While I enjoyed these soothing techniques, my frustration grew his third week when Peter would awaken as soon as I put him in his cradle to sleep. Aren't newborns supposed to sleep 16 hours a day? We were quickly regressing to as little as 6. That's not a typo. Six hours in a 24-hour period.

Every Trick in the Book

I tried everything. I could list what all I tried, but that would take entirely too long. Sufficed to say, the technique I finally latched onto was a routine of nursing Peter to sleep, then rocking him for a good twenty minutes to get him into a deep sleep, then placing him in his cradle. And he'd sleep!

For five minutes.

We'd rock some more, as I lamented not rocking longer the first time. And I'd put him down, and he'd sleep.

For five minutes.

This is what we'd do all day, with breaks for eating. HIS eating. By this point, I was down to one meal a day, when Tom got home and could do some rocking.

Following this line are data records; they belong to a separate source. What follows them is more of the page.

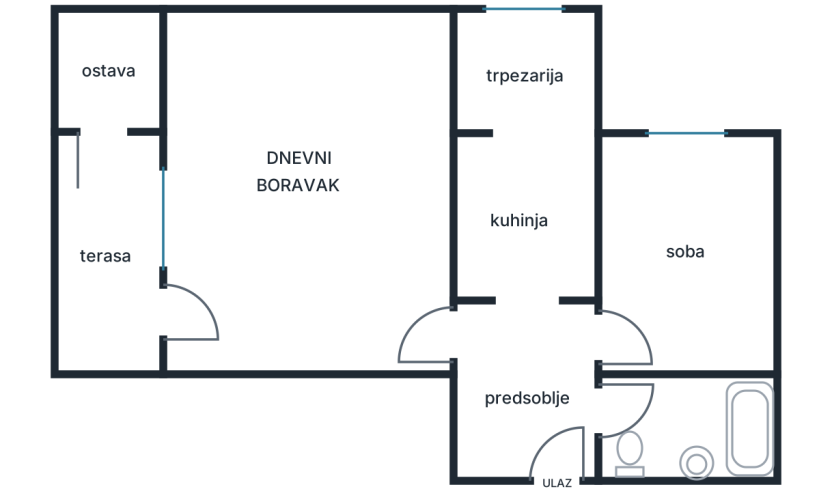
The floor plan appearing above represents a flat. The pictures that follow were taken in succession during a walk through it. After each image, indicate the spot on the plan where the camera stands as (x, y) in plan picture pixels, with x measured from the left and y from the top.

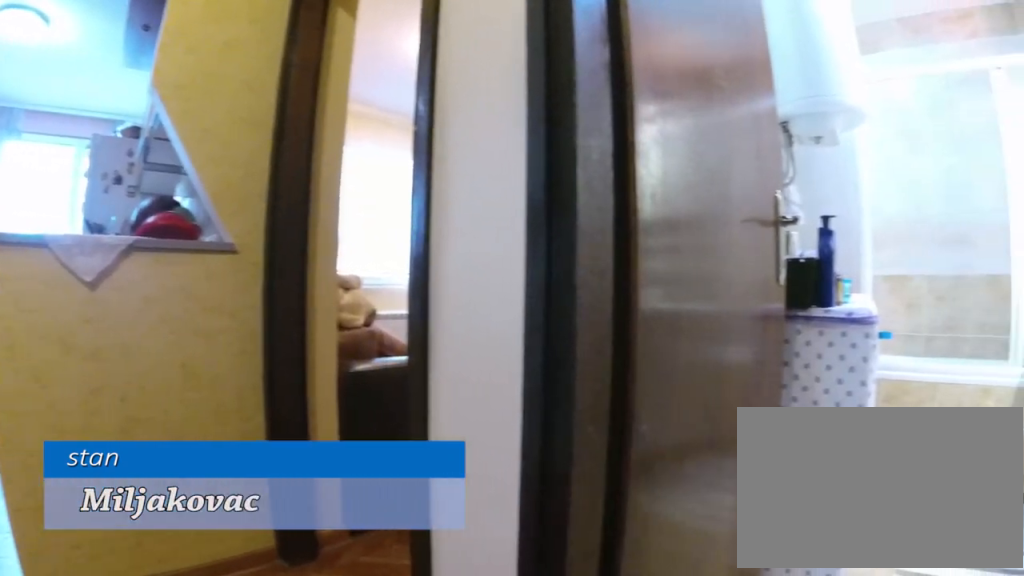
(555, 447)
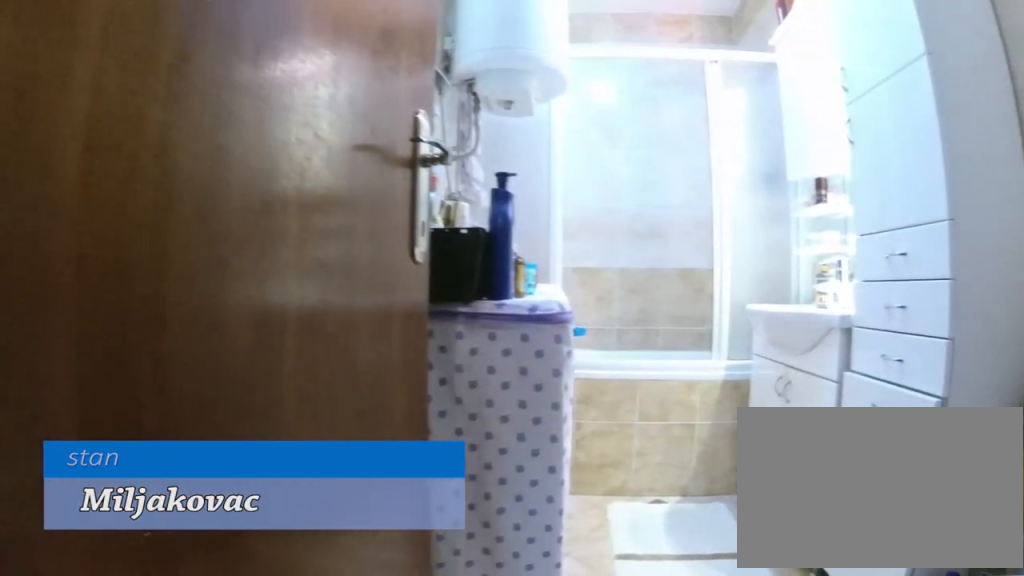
(573, 437)
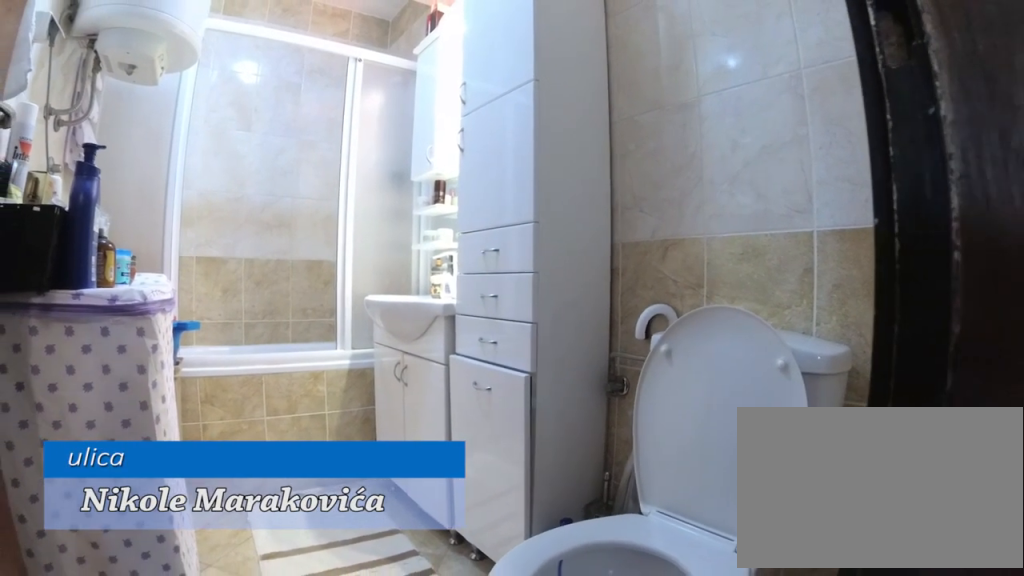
(579, 430)
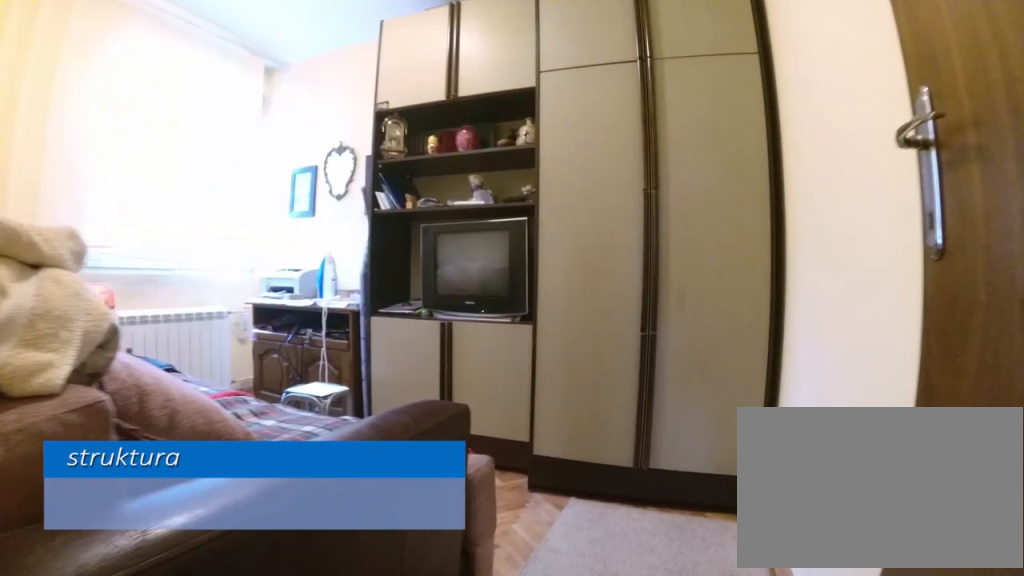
(590, 355)
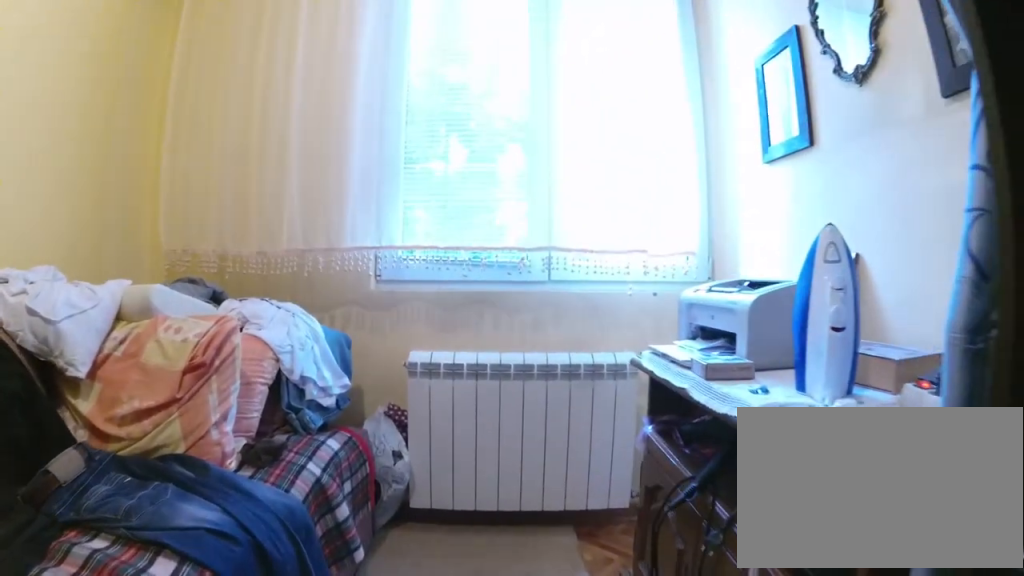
(710, 291)
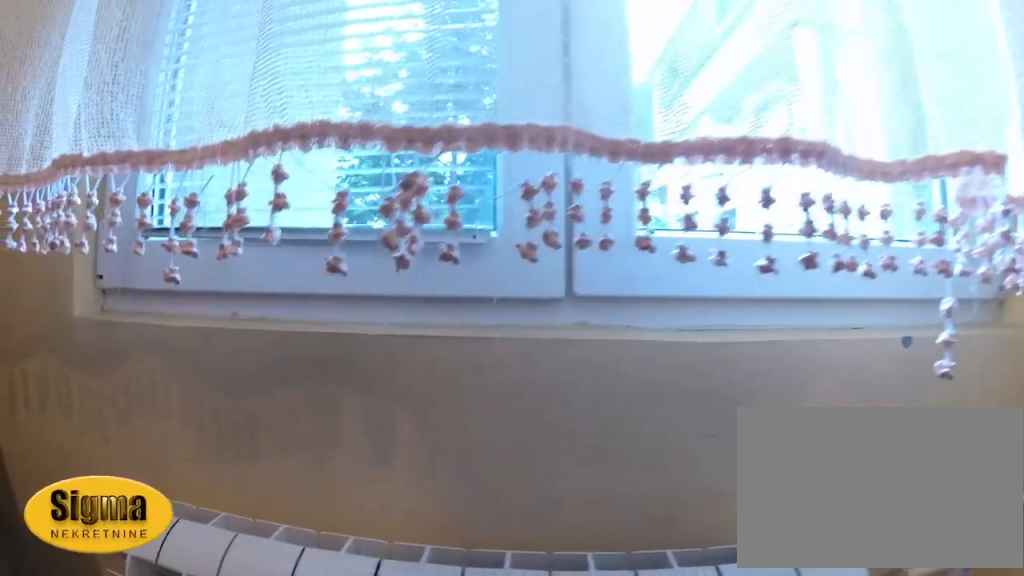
(710, 189)
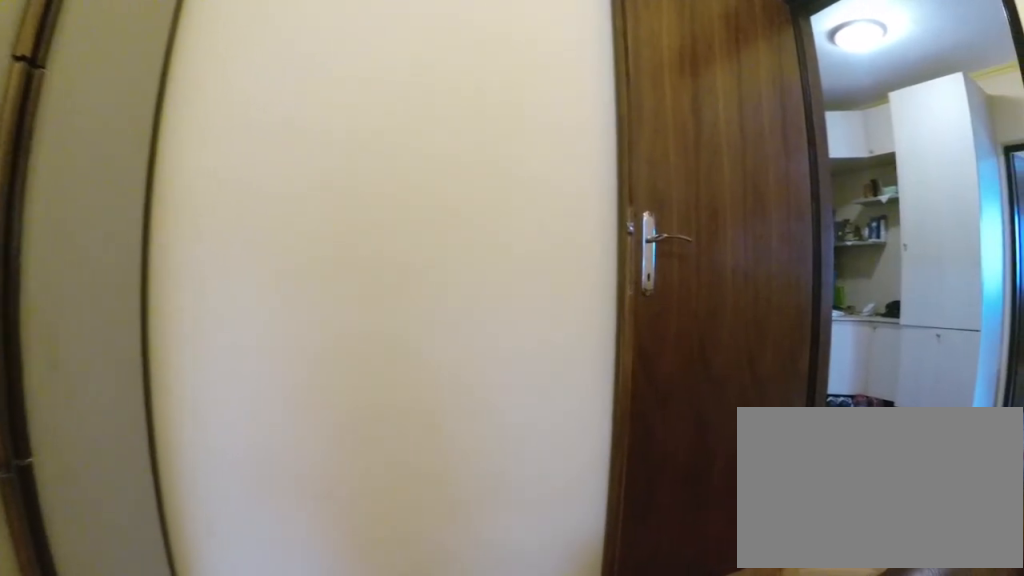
(688, 267)
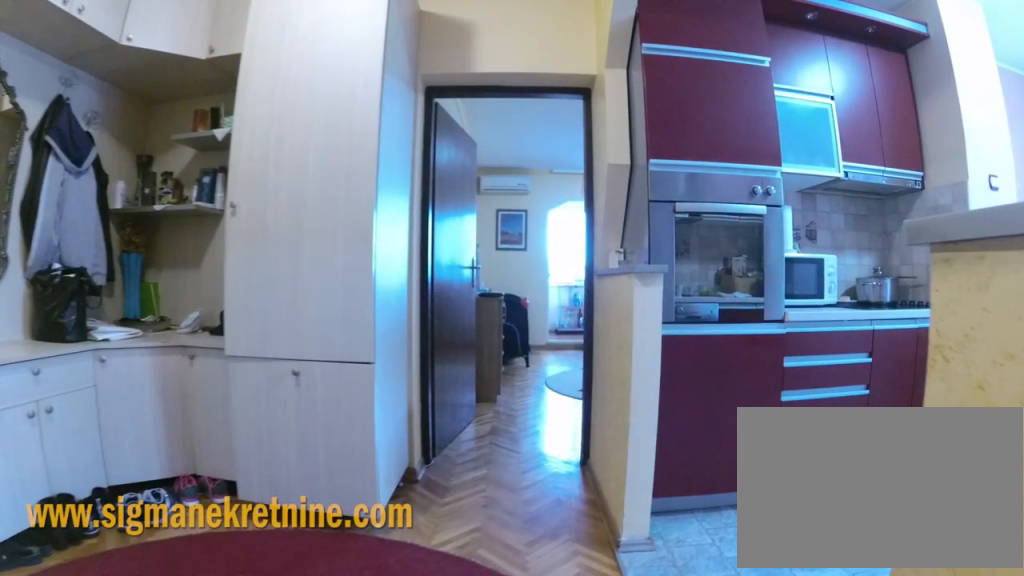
(578, 338)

I did manage a daily shower, since the sound of rushing water relaxed Peter in his bouncy seat. Dressing was another matter. My bathrobe and I were one. You could forget doing laundry, unloading the dishwasher, or even sorting through mail.

Each visitor was a source of joy and panic. Joy, because she'd have a meal in hand. Panic, that the knock on the door might stir the baby before I could get him down.

Giving Up

So I decided that my present life had ended, that I was the only person on the planet whose newborn didn't sleep, and that I needed to inform friends that I must retreat from life until Peter sleeps somewhere besides my arms.

I envisioned hiring a maid with money we don't have. I mourned for the life I once had with Tom, convinced no babysitter would ever take on this child.

And I cried. Several times a day. Usually it happened when Tom called from work. I wouldn't even know the tears were there until I'd start to talk, then I'd lose it.

Amazingly, I didn't become depressed. (Okay, maybe there was some depression, but it was situational as opposed to a true postpartum depression. When you are not eating, not sleeping, not dressing, not knowing when you will ever do those things again, it is natural to cry.) It amazed me how a good hot shower could refresh me to start all over again each day. And those times I managed to eat were pretty renewing too.

Peter continued to melt my heart, and my greatest sorrow was that he wasn't getting the sleep he so badly needed. Honestly, his lack of sleep bothered me more than my own. By the end of this week, I knew something had to give.